= Thomas Kidd (classical scholar) =

18th/19th-century English classical scholar

Thomas Kidd (1770 – 27 August 1850) was an English classical scholar and schoolmaster.

He was born in Yorkshire, and educated at Giggleswick School and Trinity College, Cambridge. He was the father of John Tyrwhitt Davy Kidd who served in India for many years and Richard Bentley Porson Kidd, who was rector of Potter Heigham church among other duties in Norwich, Norfolk. The last of these had a son, Richard Hayward Kidd, who was Colonial Chaplain of Hong Kong until his death in 1879.

Kidd held numerous scholastic and clerical appointments.
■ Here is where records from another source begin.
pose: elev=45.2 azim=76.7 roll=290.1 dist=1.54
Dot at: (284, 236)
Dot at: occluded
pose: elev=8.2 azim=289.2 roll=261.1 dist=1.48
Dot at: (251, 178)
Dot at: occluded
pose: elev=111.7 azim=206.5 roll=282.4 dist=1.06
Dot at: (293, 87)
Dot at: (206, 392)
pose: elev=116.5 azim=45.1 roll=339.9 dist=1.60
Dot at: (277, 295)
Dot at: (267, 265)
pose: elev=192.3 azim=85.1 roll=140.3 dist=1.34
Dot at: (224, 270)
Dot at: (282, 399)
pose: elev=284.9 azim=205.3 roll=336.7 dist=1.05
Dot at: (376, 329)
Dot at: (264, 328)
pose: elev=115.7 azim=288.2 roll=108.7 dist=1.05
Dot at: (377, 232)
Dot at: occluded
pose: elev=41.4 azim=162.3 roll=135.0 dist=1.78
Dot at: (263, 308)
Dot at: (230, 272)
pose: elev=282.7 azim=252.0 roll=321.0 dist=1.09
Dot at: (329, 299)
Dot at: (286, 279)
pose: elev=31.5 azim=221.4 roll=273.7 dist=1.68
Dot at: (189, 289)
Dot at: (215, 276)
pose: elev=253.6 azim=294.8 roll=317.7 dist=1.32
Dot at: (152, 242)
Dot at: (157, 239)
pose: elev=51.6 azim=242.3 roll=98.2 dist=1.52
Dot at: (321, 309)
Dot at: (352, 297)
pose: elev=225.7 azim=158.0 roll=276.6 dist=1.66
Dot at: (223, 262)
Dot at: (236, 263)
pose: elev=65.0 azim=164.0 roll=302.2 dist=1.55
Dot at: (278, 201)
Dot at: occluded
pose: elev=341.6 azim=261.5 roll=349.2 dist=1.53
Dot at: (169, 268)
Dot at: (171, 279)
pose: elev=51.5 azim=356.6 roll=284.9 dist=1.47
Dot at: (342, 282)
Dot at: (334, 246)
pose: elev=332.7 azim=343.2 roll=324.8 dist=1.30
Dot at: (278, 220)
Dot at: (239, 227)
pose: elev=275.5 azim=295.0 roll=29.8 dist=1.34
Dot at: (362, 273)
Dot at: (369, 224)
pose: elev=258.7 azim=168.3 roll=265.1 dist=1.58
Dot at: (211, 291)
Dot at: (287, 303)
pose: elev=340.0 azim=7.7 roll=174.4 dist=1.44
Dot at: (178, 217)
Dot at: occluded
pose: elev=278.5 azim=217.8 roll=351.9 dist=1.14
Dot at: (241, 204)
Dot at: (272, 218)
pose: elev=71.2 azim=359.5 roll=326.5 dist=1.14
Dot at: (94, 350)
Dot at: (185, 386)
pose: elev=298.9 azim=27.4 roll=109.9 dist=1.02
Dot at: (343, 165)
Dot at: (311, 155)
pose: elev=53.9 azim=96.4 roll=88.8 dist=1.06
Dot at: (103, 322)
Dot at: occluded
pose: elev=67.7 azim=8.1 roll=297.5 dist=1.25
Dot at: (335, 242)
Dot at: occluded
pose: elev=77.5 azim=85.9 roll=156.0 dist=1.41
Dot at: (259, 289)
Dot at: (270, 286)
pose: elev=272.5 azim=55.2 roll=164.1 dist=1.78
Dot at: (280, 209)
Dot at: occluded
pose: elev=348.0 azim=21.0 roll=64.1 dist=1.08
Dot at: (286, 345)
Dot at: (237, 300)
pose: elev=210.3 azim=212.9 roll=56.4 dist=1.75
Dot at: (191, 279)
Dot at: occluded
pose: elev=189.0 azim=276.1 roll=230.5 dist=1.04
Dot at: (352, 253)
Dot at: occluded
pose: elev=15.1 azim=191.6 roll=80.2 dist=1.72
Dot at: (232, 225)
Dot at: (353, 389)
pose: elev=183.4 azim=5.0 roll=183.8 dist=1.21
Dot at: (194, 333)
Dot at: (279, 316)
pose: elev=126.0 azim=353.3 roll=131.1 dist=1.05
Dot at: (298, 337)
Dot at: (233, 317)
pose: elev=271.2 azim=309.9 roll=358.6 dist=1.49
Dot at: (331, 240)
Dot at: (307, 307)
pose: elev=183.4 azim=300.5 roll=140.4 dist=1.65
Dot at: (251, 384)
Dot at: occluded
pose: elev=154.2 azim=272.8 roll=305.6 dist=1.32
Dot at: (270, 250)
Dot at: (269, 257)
In 1818 he was appointed headmaster of King's Lynn School; he next became master of Wymondham School, and then of Norwich School. His last appointment was as rector of Croxton, near Cambridge, where he died. Kidd was an intimate friend of Richard Porson and Charles Burney the younger. He contributed largely to periodicals, chiefly on classical subjects, but his reputation mainly rests upon his editions of the works of other scholars:

- Opuscula Ruhnkeniana (1807), the minor works of the great Dutch scholar David Ruhnken
- Tracts and Miscellaneous Criticisms of Richard Porson (1815).
- Miscellanea Critica of Richard Dawes (2nd ed., 1827)

He also published an edition of the works of Horace (1817) based upon Richard Bentley's recension.